Will My Electric Bill Go Up With A Tankless Water Heater In Modesto, CA?

Homeowners around Modesto ask us this every week, usually while we’re standing next to a 50-gallon tank that’s on its last legs. You want endless hot water, lower gas use, and more space in the garage. You also don’t want a surprise on your PG&E bill. The honest answer: it depends on the fuel type, your household’s hot water habits, and how the system is sized and installed. Let’s break it down using real numbers, local rates, and what we see in Modesto homes from La Loma to Village One.

Electric vs. gas tankless: the bill you care about may shift

Tankless water heaters come in electric and gas models. Most Modesto homes that call us already have natural gas service, so gas tankless tends to win on operating cost and performance. If you go with an electric tankless, your electric bill will almost certainly go up, sometimes a lot. With a gas tankless, your gas use drops compared to a tank, and electricity use changes little.

Electric tankless units draw a lot of power when you run hot water. A whole-home unit can require 24 to 36 kilowatts. That means multiple double-pole breakers, heavy-gauge wiring, and a panel upgrade in many houses. They save space, but those spikes hit the electric meter hard. In our area, tiered and time-of-use rates can magnify that hit if your showers land in peak hours.

**Data items:**
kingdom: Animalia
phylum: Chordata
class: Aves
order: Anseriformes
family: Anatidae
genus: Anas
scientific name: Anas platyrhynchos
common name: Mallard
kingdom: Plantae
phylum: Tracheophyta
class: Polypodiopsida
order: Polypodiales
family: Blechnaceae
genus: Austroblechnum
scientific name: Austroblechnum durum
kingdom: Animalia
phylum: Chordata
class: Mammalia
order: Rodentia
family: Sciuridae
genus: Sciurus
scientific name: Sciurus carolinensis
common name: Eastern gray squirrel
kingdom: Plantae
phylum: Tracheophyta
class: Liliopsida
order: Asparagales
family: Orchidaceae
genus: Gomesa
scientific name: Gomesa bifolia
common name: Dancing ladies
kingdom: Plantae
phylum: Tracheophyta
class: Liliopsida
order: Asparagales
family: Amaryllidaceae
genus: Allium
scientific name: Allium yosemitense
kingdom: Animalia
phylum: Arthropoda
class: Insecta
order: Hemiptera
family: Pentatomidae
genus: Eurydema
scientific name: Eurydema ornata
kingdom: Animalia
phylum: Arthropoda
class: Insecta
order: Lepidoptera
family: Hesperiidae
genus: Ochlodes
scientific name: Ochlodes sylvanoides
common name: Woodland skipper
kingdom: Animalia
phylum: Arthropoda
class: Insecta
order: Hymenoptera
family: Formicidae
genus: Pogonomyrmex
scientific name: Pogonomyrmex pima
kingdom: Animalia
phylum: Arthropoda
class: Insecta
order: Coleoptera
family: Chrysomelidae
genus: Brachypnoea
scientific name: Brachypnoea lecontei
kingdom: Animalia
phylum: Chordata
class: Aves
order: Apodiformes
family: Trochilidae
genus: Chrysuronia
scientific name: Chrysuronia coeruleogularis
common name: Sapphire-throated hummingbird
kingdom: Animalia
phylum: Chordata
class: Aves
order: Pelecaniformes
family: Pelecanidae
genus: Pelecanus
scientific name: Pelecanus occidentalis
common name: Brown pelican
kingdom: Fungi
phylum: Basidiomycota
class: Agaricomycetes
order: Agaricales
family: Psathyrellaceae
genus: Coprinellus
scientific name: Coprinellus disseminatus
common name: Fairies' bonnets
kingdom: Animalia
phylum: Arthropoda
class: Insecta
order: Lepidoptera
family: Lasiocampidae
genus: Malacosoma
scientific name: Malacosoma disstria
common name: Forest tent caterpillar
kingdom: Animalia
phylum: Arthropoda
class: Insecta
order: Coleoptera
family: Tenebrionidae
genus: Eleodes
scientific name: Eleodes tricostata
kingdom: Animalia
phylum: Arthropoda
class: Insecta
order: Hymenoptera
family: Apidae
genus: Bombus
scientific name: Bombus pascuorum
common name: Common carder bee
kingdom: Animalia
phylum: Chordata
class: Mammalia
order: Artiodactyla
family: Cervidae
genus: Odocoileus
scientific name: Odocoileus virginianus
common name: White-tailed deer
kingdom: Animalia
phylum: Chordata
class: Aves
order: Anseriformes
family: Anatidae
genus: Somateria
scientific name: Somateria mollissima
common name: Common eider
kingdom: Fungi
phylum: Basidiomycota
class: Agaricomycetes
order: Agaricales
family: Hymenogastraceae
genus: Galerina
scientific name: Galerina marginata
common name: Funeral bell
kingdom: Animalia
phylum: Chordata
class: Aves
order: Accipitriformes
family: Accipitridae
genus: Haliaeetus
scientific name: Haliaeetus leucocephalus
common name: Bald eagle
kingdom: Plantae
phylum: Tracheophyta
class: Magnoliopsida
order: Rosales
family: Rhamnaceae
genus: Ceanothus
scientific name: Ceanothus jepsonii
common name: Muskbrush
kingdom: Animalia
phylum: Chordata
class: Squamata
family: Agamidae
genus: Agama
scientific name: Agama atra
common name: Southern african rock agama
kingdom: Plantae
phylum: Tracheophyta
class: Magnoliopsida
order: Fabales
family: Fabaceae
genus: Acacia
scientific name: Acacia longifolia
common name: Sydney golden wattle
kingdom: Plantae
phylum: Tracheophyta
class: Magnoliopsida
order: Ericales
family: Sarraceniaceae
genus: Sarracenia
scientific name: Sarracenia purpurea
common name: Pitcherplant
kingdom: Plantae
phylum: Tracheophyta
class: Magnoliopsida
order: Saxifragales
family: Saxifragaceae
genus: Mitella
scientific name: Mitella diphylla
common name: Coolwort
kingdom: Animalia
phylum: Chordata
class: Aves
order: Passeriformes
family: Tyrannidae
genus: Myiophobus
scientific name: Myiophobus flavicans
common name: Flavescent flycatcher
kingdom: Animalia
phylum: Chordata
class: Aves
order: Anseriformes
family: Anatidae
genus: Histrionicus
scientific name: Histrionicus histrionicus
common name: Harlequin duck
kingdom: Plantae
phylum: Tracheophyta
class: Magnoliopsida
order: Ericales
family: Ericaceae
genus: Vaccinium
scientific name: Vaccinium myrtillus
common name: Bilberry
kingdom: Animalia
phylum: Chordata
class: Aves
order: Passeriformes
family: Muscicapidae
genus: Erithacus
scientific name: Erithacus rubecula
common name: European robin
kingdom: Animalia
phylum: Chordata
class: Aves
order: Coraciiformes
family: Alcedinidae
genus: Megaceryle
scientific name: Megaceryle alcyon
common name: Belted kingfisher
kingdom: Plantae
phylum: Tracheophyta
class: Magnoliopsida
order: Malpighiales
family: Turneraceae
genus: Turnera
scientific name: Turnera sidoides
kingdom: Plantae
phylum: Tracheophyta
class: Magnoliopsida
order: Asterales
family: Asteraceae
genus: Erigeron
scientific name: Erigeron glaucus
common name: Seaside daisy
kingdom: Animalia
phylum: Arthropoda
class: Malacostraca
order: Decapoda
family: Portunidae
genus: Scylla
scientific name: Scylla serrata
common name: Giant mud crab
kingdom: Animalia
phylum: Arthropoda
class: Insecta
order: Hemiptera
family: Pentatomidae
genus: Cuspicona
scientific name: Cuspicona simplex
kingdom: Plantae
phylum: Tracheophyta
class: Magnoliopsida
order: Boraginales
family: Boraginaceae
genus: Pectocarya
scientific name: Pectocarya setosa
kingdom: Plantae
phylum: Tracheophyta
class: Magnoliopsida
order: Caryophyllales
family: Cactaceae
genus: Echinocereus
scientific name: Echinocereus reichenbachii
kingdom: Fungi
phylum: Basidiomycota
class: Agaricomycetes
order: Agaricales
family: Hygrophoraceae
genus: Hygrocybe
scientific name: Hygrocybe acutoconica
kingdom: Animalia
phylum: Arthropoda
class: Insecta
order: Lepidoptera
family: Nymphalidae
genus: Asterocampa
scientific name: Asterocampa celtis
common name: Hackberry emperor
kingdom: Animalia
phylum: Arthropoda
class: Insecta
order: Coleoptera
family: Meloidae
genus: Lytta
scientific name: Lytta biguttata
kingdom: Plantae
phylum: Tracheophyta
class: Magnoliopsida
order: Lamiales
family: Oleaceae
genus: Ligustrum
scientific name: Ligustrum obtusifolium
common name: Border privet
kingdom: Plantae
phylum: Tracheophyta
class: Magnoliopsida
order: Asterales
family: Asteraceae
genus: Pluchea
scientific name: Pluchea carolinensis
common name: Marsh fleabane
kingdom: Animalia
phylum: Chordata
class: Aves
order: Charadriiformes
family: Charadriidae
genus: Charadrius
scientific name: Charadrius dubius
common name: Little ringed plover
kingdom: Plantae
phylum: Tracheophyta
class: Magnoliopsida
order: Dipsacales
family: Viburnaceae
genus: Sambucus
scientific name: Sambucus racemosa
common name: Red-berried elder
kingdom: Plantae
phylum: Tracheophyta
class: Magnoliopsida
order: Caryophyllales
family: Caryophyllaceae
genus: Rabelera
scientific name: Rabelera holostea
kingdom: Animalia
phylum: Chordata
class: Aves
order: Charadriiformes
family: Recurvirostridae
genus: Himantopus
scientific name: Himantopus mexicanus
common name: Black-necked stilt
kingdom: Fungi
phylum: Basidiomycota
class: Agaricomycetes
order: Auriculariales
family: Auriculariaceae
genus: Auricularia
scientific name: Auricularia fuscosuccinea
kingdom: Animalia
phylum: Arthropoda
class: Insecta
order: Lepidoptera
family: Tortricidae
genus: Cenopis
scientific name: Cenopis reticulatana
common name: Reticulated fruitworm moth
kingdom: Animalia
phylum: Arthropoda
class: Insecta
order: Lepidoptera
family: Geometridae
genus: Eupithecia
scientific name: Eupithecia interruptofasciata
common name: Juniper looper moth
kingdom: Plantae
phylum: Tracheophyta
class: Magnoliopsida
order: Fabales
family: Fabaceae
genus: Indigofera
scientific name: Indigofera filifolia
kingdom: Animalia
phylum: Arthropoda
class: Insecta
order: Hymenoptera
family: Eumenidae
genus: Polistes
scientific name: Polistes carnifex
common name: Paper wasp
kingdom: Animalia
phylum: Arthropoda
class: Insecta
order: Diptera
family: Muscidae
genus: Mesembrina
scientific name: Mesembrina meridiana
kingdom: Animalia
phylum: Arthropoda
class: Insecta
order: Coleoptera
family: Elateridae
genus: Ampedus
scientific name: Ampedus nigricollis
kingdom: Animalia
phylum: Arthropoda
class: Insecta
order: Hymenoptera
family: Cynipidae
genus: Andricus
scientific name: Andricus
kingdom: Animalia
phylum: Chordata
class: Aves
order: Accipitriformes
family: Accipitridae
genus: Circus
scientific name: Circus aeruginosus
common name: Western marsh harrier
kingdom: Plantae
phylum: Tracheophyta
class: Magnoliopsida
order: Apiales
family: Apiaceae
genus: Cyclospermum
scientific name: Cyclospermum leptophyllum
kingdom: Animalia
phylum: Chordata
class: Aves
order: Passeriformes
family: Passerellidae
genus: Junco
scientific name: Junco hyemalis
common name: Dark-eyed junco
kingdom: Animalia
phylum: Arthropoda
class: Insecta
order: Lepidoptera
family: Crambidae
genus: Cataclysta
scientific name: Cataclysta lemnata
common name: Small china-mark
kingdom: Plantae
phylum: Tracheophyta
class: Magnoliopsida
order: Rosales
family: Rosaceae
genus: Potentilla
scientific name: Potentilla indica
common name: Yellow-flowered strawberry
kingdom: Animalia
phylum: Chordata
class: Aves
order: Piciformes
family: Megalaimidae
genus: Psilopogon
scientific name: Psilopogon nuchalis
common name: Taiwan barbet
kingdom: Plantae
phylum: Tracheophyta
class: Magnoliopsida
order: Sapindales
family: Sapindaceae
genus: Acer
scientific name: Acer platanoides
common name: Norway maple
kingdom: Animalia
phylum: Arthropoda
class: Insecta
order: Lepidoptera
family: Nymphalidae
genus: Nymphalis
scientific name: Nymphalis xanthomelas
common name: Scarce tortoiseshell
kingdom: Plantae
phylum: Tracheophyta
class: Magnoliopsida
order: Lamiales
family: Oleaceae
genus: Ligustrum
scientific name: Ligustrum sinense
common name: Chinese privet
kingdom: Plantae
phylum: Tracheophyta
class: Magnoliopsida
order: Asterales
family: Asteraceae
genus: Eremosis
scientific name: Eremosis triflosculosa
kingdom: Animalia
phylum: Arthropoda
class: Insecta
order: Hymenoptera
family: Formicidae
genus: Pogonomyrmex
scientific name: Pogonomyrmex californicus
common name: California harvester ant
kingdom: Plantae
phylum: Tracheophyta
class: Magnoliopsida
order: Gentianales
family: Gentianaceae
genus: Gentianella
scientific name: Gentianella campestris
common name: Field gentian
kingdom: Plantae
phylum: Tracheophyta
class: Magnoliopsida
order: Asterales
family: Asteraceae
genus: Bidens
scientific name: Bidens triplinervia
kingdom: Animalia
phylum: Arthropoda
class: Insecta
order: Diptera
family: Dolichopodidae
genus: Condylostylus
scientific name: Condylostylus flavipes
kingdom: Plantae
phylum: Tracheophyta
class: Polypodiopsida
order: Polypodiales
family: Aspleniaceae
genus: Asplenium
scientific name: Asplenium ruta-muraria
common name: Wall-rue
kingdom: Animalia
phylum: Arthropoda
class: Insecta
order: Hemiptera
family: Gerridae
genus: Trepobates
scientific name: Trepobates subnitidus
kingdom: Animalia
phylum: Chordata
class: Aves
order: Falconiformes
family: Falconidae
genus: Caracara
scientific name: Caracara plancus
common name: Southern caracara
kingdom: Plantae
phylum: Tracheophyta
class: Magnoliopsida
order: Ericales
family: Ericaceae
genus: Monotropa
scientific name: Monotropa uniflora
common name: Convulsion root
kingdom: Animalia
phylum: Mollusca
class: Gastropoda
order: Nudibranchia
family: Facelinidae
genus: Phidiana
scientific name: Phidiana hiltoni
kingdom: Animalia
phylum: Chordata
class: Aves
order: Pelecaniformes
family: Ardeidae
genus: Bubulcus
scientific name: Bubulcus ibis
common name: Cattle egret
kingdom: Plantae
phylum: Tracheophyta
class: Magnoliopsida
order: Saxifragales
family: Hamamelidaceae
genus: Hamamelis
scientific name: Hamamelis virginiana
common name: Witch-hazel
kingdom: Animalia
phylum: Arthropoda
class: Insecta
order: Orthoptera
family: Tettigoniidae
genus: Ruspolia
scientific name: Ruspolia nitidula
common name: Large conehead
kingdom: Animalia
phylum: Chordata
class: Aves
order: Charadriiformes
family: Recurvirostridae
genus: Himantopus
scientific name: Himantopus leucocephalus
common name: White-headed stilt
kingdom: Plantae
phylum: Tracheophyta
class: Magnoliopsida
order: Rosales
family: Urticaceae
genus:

**PROBLEMS:**
a: According to the water heater article, how many kilowatts can a whole-home electric tankless unit require?
b: In the records, rewrite the lines from the one with "genus: Mesembrina" to the one with "scientific name: Cyclospermum leptophyllum", changing "common name" to "vernacular name" and keeping everything else the same.
The text and the records have nothing to do with each other.

**RESPONSE LIST:**
a: 24 to 36 kilowatts.

b:
genus: Mesembrina
scientific name: Mesembrina meridiana
kingdom: Animalia
phylum: Arthropoda
class: Insecta
order: Coleoptera
family: Elateridae
genus: Ampedus
scientific name: Ampedus nigricollis
kingdom: Animalia
phylum: Arthropoda
class: Insecta
order: Hymenoptera
family: Cynipidae
genus: Andricus
scientific name: Andricus
kingdom: Animalia
phylum: Chordata
class: Aves
order: Accipitriformes
family: Accipitridae
genus: Circus
scientific name: Circus aeruginosus
vernacular name: Western marsh harrier
kingdom: Plantae
phylum: Tracheophyta
class: Magnoliopsida
order: Apiales
family: Apiaceae
genus: Cyclospermum
scientific name: Cyclospermum leptophyllum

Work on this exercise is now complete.